Your assignment: Working from the records below, repeat exactly the lines starting at the line that contains "Add a public" and ending at the line that contains "scroll(270, 269, up, 15)", inclusive.

Exercise input:
___

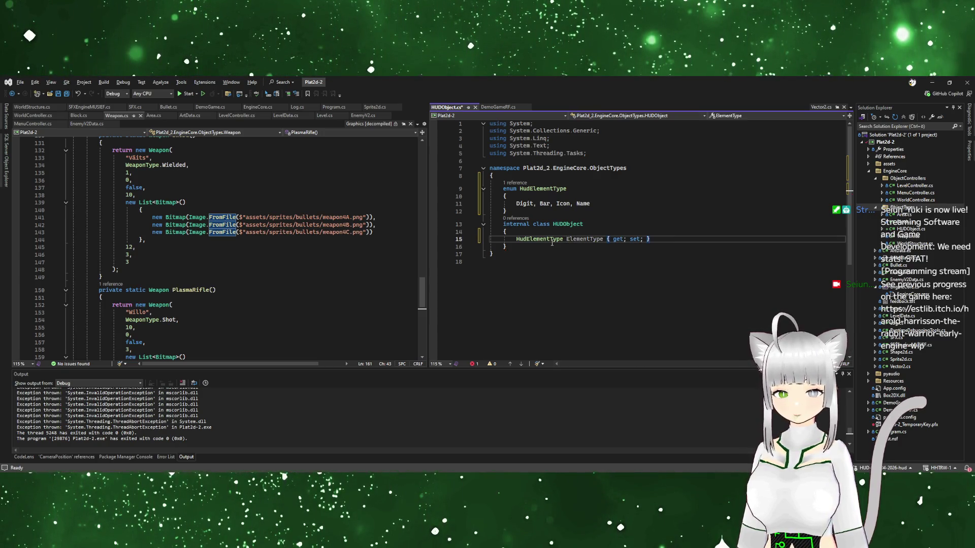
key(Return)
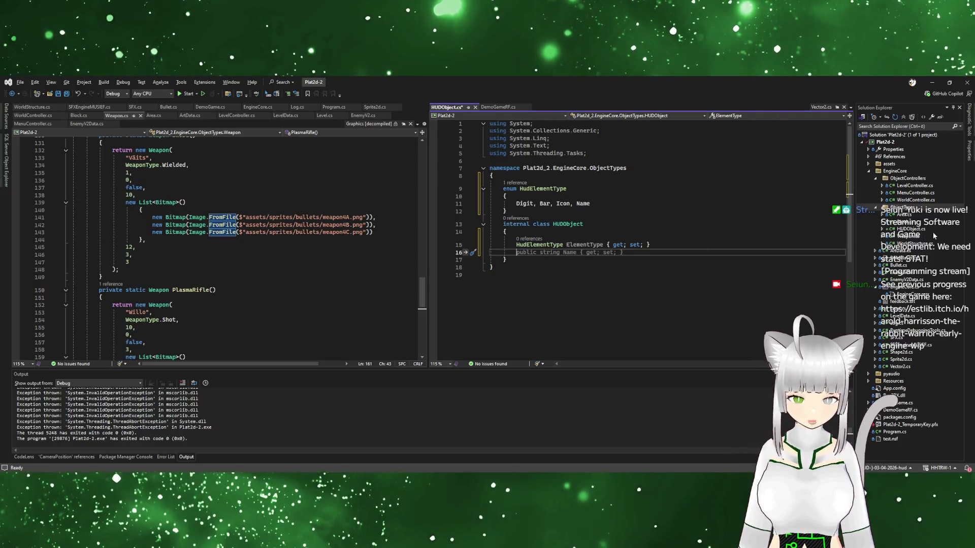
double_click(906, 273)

___

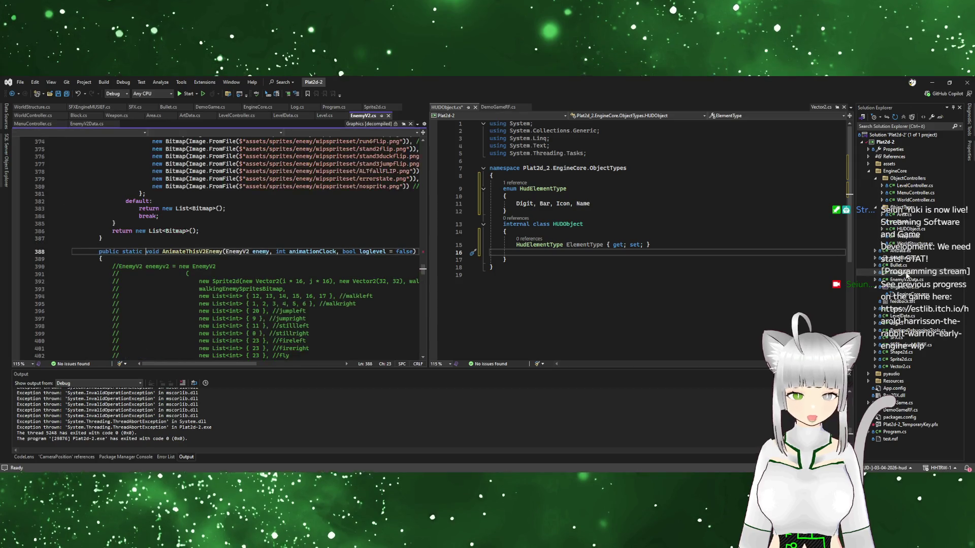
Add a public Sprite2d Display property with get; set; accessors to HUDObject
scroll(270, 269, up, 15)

___

Result of this task:
Add a public Sprite2d Display property with get; set; accessors to HUDObject
scroll(270, 269, up, 15)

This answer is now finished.